- Saved data entries -

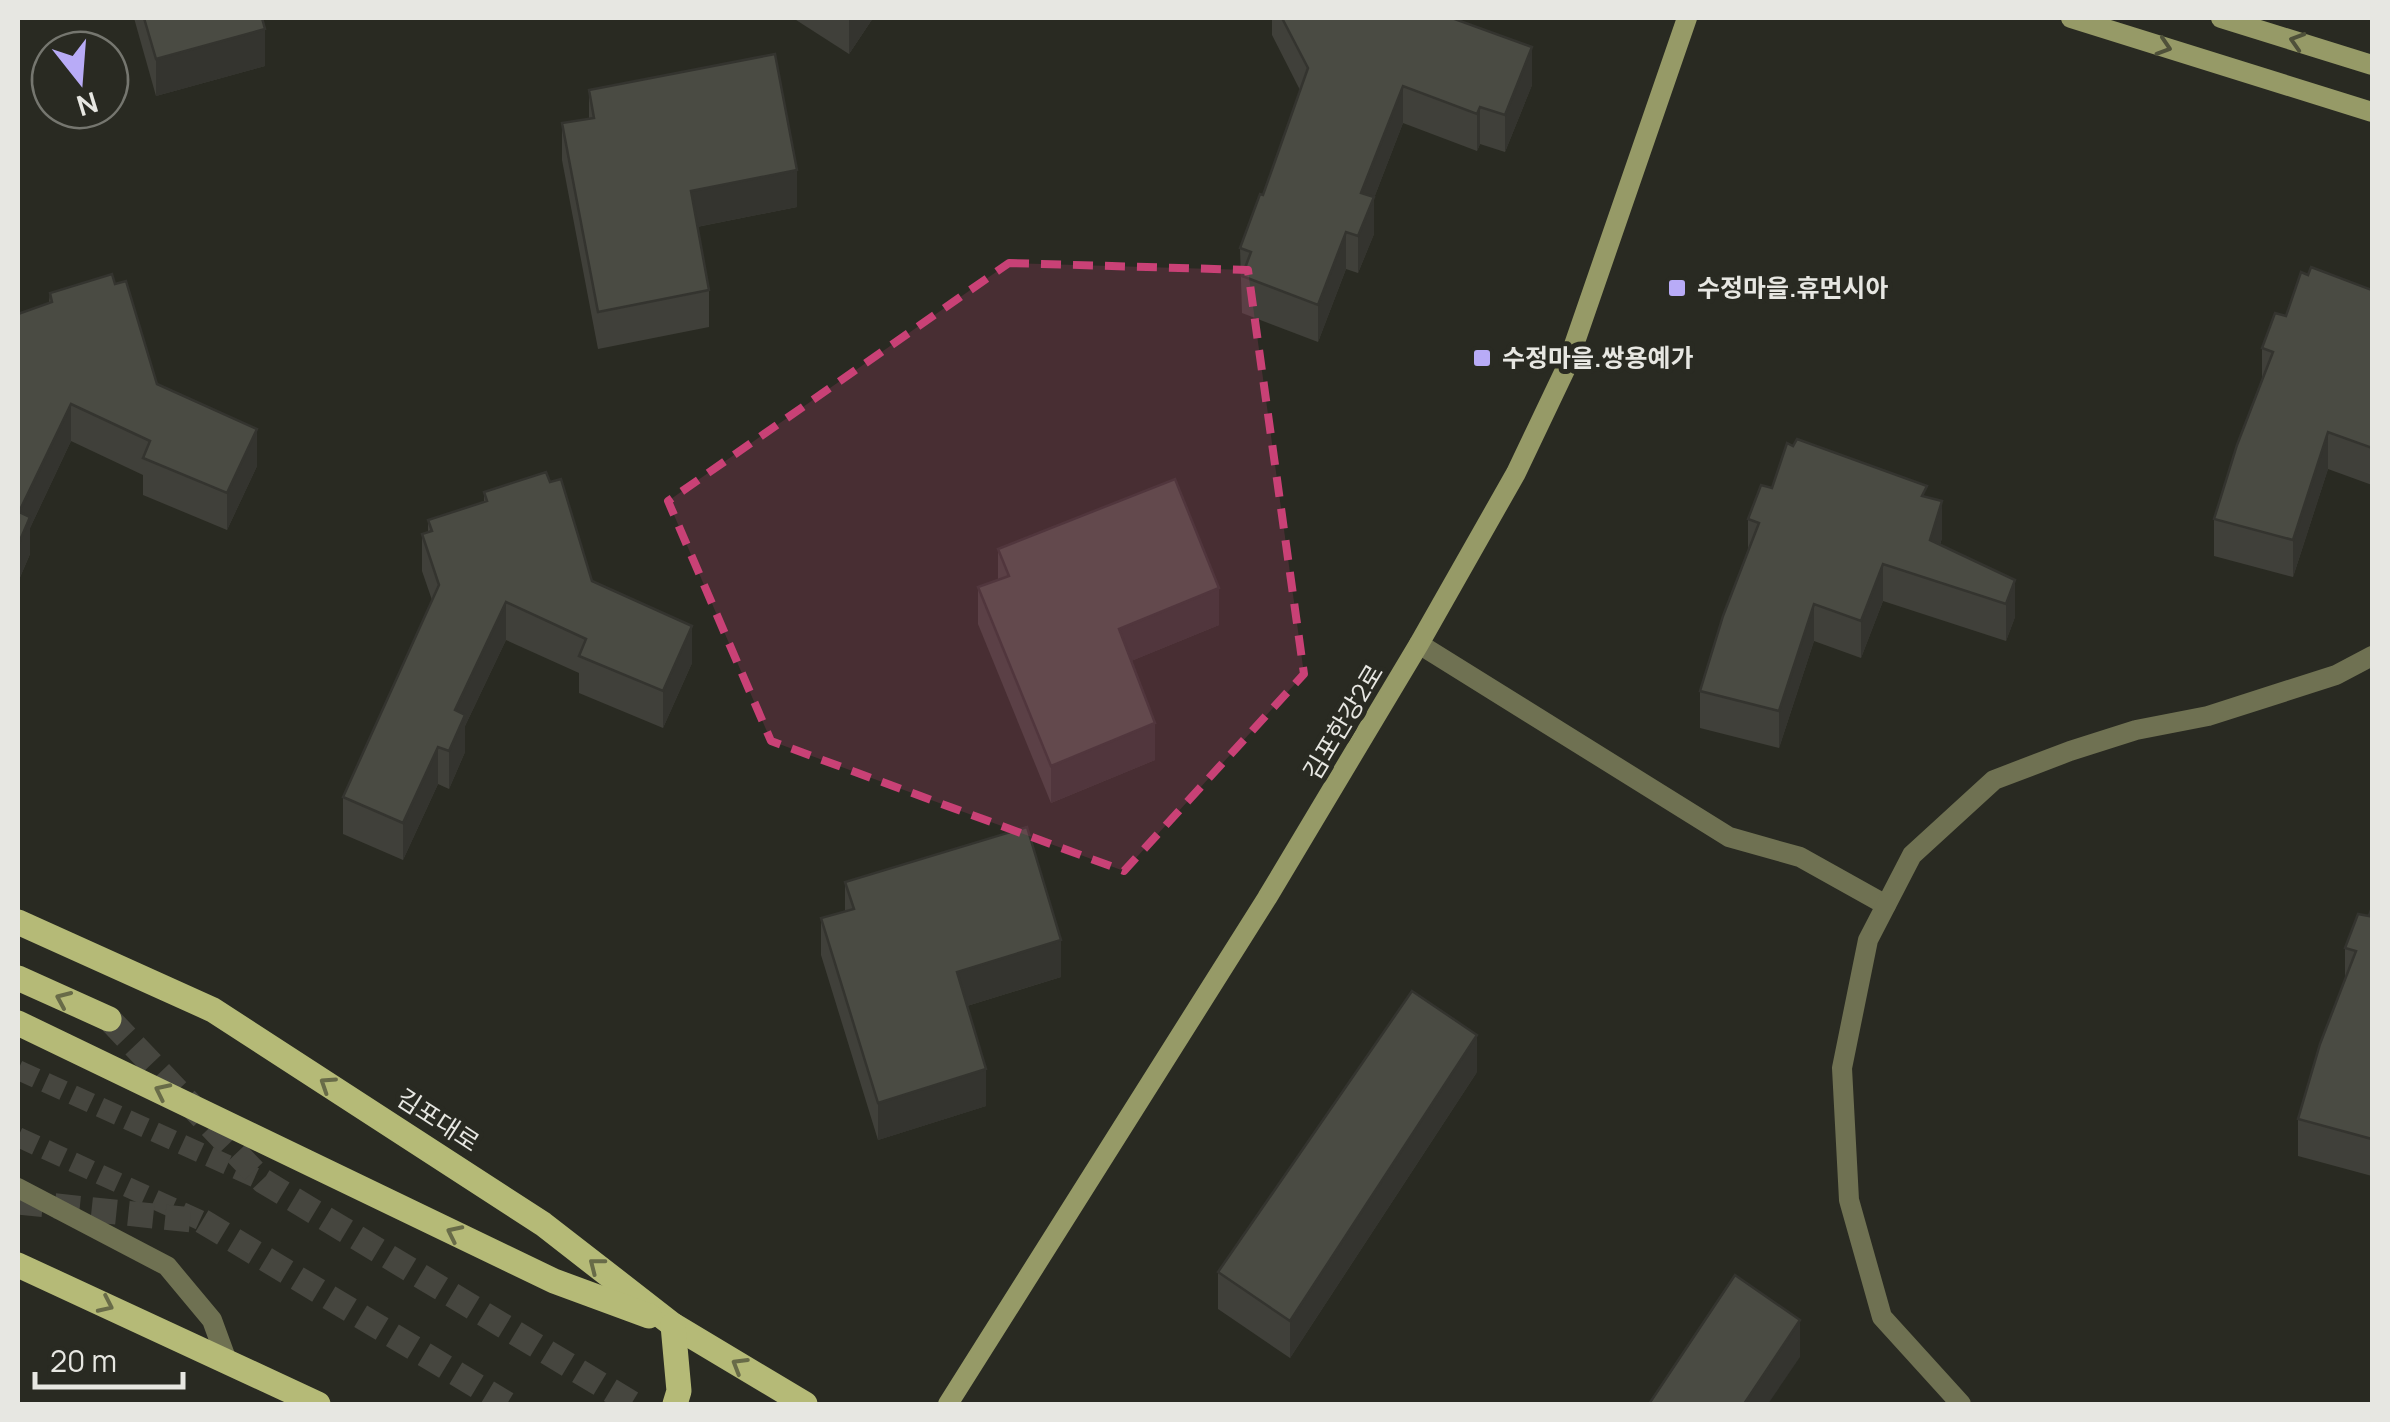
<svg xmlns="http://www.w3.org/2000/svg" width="2390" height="1422" font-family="Manrope,'Noto Sans KR',sans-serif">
  <rect width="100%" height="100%" fill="#292a22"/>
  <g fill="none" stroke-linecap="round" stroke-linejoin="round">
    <g stroke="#46463f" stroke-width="20" stroke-dasharray="20 10" stroke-linecap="butt">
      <polyline points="18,1070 263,1181"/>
      <polyline points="18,1137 202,1221"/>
    </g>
    <g stroke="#46463f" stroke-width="25" stroke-dasharray="25 12" stroke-linecap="butt">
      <polyline points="109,1019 263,1181 633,1404"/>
      <polyline points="18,1202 202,1221 507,1404"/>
    </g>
    <polyline stroke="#6f7152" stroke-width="20" points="18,1188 167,1266 212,1320 227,1361"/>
    <g stroke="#6f7152" stroke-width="20">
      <polyline points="1419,644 1729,837 1800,857 1886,905"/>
      <polyline points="1961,1404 1882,1317 1849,1200 1842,1068 1868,940 1912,855 1994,780 2070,751 2136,730 2208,716 2336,675 2372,656"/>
    </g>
    <g stroke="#969a67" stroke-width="20">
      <polyline points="2071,18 2372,112"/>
      <polyline points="2221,18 2372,65"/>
      <polyline points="948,1404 1267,898 1419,644 1516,473 1566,368 1687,18"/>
    </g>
    <g stroke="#b5ba77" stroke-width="25">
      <polyline points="18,922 213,1010 543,1224 673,1325 805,1404"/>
      <polyline points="18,978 109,1019"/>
      <polyline points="18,1023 554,1281 649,1316"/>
      <polyline points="18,1265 318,1404"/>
      <polyline points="673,1325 679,1391 675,1404"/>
    </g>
  </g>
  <g fill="#40403a">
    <polygon points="134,18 262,18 265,66 156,96"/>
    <polygon points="793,18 873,18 849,54"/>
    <polygon points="1272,18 1452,18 1532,85 1505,152 1480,144 1477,151 1403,123 1374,198 1374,234 1358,273 1346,269 1318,342 1242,313 1240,248 1263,195 1300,90 1272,35"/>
    <polygon points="589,90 797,207 697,227 709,290 709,327 598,349 562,160 562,123 589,119"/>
    <polygon points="2308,275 2372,290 2372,485 2328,469 2293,577 2214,556 2214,519 2262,380 2262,348 2286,316"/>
    <polygon points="115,284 157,384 257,466 227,530 143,495 143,475 71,441 30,528 30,554 18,582 50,293"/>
    <polygon points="1772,488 1927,497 1942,538 1940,545 2015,580 2015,617 2006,641 1883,601 1861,658 1814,641 1779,748 1700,728 1700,691 1748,553 1748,519"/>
    <polygon points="484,492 692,663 663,728 579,693 579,673 506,640 465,726 465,752 449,789 438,784 403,860 343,834 343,797 432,600 422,571 422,534 428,533 428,520 484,502"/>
    <polygon points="998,549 1219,625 1131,661 1155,760 1051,803 978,624 978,587 998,580"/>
    <polygon points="845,882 1061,977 967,1006 986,1106 878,1140 821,955 821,918 845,912"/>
    <polygon points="2372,907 2372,1176 2298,1156 2298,1119 2345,980 2345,948 2369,916"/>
    <polygon points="1477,1072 1290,1358 1218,1309 1218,1272"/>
  </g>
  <g fill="#34342f">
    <polygon points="849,18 873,18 849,54"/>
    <polygon points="265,29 265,66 156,96 156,59"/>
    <polygon points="1532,47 1532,85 1505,152 1505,115"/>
    <polygon points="1403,86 1403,123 1374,198 1374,234 1358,273 1358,236 1361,193"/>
    <polygon points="1480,107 1480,144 1477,151 1477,114"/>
    <polygon points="797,170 797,207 691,228 691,191"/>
    <polygon points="1346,232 1346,269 1318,342 1318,305"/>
    <polygon points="71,404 71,441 30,528 30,554 18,582 19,512"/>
    <polygon points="257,429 257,466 227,530 227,493"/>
    <polygon points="2328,432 2328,469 2293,577 2293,540"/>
    <polygon points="1942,501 1942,538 1930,577 1930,540"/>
    <polygon points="1883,564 1883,601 1861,658 1861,621"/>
    <polygon points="2015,580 2015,617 2006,641 2006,604"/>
    <polygon points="1219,588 1219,625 1119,666 1119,629"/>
    <polygon points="506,602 506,640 465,726 465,752 449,789 449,751 455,710"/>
    <polygon points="1814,604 1814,641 1779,748 1779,711"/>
    <polygon points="692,626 692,663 663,728 663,691"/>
    <polygon points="1155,723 1155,760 1051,803 1051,766"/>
    <polygon points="438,747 438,784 403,860 403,823"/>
    <polygon points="1061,940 1061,977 957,1009 957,972"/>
    <polygon points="1477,1035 1477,1072 1290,1358 1290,1321"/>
    <polygon points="986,1069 986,1106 878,1140 878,1103"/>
    <polygon points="1800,1320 1800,1357 1768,1404 1744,1404"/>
  </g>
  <g fill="#4a4b43" stroke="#34342f" stroke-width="2.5">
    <polygon points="144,18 262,18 265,29 156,59"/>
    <polygon points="1282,18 1452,18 1532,47 1505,115 1480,107 1477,114 1403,86 1361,193 1374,197 1358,236 1346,232 1318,305 1242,276 1251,252 1240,248 1260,194 1263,195 1308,68"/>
    <polygon points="775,54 797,170 691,191 709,290 598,312 562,123 594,118 589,90"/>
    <polygon points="2311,267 2372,290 2372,448 2328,432 2293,540 2214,519 2237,445 2273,352 2262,348 2275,313 2286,316 2301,272 2308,275"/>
    <polygon points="112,274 115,284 126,281 157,384 257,429 227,493 143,458 150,441 71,404 19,512 30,517 18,545 18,314 52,302 50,293"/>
    <polygon points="1797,439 1927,486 1922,496 1942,501 1930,540 2015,580 2006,604 1883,564 1861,621 1814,604 1779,711 1700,691 1723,616 1759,523 1748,519 1761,485 1772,488 1787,443 1793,446"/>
    <polygon points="546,472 550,482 561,479 592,581 692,626 663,691 579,656 586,639 506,602 455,710 465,715 449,751 438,747 403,823 343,797 439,585 422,534 432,531 428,520 487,501 484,492"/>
    <polygon points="1175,479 1219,588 1119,629 1155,723 1051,766 978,587 1009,576 998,549"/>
    <polygon points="1027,827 1061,940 957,972 986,1069 878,1103 821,918 854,909 845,882"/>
    <polygon points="2372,907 2372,1139 2298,1119 2320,1044 2356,951 2345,948 2358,914 2369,916"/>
    <polygon points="1412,991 1477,1035 1290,1321 1218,1272"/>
    <polygon points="1735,1275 1800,1320 1744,1404 1649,1404"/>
  </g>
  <defs><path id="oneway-chevron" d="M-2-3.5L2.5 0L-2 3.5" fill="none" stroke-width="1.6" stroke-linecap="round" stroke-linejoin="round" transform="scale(2.5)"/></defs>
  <g stroke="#4f513a">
    <use href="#oneway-chevron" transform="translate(2297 41) rotate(-163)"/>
    <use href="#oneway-chevron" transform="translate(2164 47) rotate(18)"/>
  </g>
  <g stroke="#686b48">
    <use href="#oneway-chevron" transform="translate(63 999) rotate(-156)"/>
    <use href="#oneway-chevron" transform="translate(327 1084) rotate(-147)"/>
    <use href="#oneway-chevron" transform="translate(162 1091) rotate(-154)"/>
    <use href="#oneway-chevron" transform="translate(454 1233) rotate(-154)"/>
    <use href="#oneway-chevron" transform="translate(596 1265) rotate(-142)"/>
    <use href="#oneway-chevron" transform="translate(106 1305) rotate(25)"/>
    <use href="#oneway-chevron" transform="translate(739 1365) rotate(-149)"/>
  </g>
  <path fill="#c94176" fill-opacity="0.2" stroke="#c94176" stroke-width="8" stroke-dasharray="20 12" stroke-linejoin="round" d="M1009,263L1248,270L1304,674L1124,871L771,741L668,501Z"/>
  <g fill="#b8abf7" stroke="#292a22" stroke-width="4">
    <rect x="1667" y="278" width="20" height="20" rx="5"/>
    <rect x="1472" y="348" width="20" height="20" rx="5"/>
  </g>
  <g text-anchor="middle" stroke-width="10" stroke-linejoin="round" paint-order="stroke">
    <g font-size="25" font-weight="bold" fill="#e7e7e2" stroke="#292a22" text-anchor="start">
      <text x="1697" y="297">수정마을.휴먼시아</text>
      <text x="1502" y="367">수정마을.쌍용예가</text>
    </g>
    <g font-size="25" fill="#e7e7e2" stroke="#292a22">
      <text transform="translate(1343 722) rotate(-59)" y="9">김포한강2로</text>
      <text transform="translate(438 1120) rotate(33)" y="9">김포대로</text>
    </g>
  </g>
  <rect width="2390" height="1422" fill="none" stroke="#e7e7e2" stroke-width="40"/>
  <g transform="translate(80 80) rotate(163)"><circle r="48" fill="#292a22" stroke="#75766f" stroke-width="2.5"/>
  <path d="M0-8L18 38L0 25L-18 38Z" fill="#b8abf7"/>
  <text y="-15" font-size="28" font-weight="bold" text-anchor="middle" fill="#e7e7e2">N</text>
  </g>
  <path d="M35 1372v15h148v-15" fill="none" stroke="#e7e7e2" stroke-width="5"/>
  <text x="50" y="1372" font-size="30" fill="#e7e7e2" stroke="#292a22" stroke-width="8" paint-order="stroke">20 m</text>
</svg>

- Problem statement -
Each line in which the string "anchor" is found must be copied from the data.

- Response to the task -
  <g text-anchor="middle" stroke-width="10" stroke-linejoin="round" paint-order="stroke">
    <g font-size="25" font-weight="bold" fill="#e7e7e2" stroke="#292a22" text-anchor="start">
  <text y="-15" font-size="28" font-weight="bold" text-anchor="middle" fill="#e7e7e2">N</text>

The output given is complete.